From the article on a Russian businessman's bid to enter Canada, pull out the passage starting at "Inside, Mr. Malkin" and ending at "massive financial deals.", copied word for word.

(DOCUMENT EXCERPT)
####################

Russian businessman’s 20-year bid to enter Canada spawned top secret spy agency probes, but never citizenship
One evening last fall in the Parliament Hill office of a Canadian senator, a group of influential Canadians met with a controversial Russian oligarch bearing an intriguing offer: to help reveal the fate of Raoul Wallenberg, the Swedish diplomat hailed as a hero for saving tens of thousands of Jews during the Holocaust, before he disappeared in Soviet custody.
Two bodyguards stood outside Conservative Senator Linda Frum’s office watching over Vitaly Malkin, founder of a private national bank, once listed as one of the world’s wealthiest people and a member of the Russian senate.
Inside, Mr. Malkin and Ms. Frum were joined by Liberal MP and former justice minister Irwin Cotler, who brought with him Mr. Wallenberg’s niece, Louise von Dardel. Charles Wagner, Mr. Malkin’s Toronto lawyer, and Moshe Ronen, vice-president of the World Jewish Congress, were also there, all of them looking to Mr. Malkin to pry the Wallenberg secret from KGB archives.
Despite a whiff of Hollywood thriller about the after-hours gathering, it likely seemed entirely normal to Mr. Malkin, whose life is writ against a backdrop of international intrigue, precipitous geopolitics, high-level access and massive financial deals.
For 20 years, Mr. Malkin has eyed Canada, applying to live here and seek citizenship, investing millions in Toronto real estate.
Immigration rejection, RCMP probes, secret notations about him with Canada’s spy agency, accusations of organized crime ties, court battles with the government and lawsuits with former business partners have been his reward.
His November visit can be seen as something of a triumph, as it meant overcoming a 19-year ban on entering Canada for alleged involvement in organized crime, an accusation he steadfastly fought as unfair and baseless. Mr. Malkin, never charged with a crime, says he is a victim of Western prejudice against Russia’s business elites, with an assumption that their wealth comes from mobsters or corruption.

####################

(GIVEN INFORMATION)

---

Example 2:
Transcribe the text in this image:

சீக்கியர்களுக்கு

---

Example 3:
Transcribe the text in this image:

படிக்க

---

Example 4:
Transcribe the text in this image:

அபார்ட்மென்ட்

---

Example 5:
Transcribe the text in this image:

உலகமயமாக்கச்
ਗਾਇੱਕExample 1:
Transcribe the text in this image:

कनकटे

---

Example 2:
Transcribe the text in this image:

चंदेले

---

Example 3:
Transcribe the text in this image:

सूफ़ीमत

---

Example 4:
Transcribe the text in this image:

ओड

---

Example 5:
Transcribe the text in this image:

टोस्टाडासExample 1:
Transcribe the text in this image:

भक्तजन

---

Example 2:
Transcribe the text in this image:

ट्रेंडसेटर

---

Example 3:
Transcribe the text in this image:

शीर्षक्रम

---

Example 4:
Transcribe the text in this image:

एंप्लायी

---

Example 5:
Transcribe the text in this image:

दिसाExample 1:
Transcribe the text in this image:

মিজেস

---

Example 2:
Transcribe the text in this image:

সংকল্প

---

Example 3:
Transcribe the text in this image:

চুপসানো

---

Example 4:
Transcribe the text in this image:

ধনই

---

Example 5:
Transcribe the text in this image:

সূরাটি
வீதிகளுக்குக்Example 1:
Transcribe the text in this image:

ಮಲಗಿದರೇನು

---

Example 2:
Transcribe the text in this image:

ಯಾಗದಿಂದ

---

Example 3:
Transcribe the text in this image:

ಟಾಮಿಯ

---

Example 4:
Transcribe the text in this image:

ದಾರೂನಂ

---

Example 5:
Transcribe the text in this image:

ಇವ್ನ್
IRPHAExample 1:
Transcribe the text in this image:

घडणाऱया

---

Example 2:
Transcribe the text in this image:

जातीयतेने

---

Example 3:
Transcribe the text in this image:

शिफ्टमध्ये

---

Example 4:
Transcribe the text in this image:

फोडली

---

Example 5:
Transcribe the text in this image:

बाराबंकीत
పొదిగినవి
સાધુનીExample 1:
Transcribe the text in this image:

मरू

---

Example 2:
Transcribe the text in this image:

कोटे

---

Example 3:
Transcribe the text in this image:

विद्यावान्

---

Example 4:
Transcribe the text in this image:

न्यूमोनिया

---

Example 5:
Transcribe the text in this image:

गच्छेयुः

####################

(RESULT OF THIS TASK)
Inside, Mr. Malkin and Ms. Frum were joined by Liberal MP and former justice minister Irwin Cotler, who brought with him Mr. Wallenberg’s niece, Louise von Dardel. Charles Wagner, Mr. Malkin’s Toronto lawyer, and Moshe Ronen, vice-president of the World Jewish Congress, were also there, all of them looking to Mr. Malkin to pry the Wallenberg secret from KGB archives.
Despite a whiff of Hollywood thriller about the after-hours gathering, it likely seemed entirely normal to Mr. Malkin, whose life is writ against a backdrop of international intrigue, precipitous geopolitics, high-level access and massive financial deals.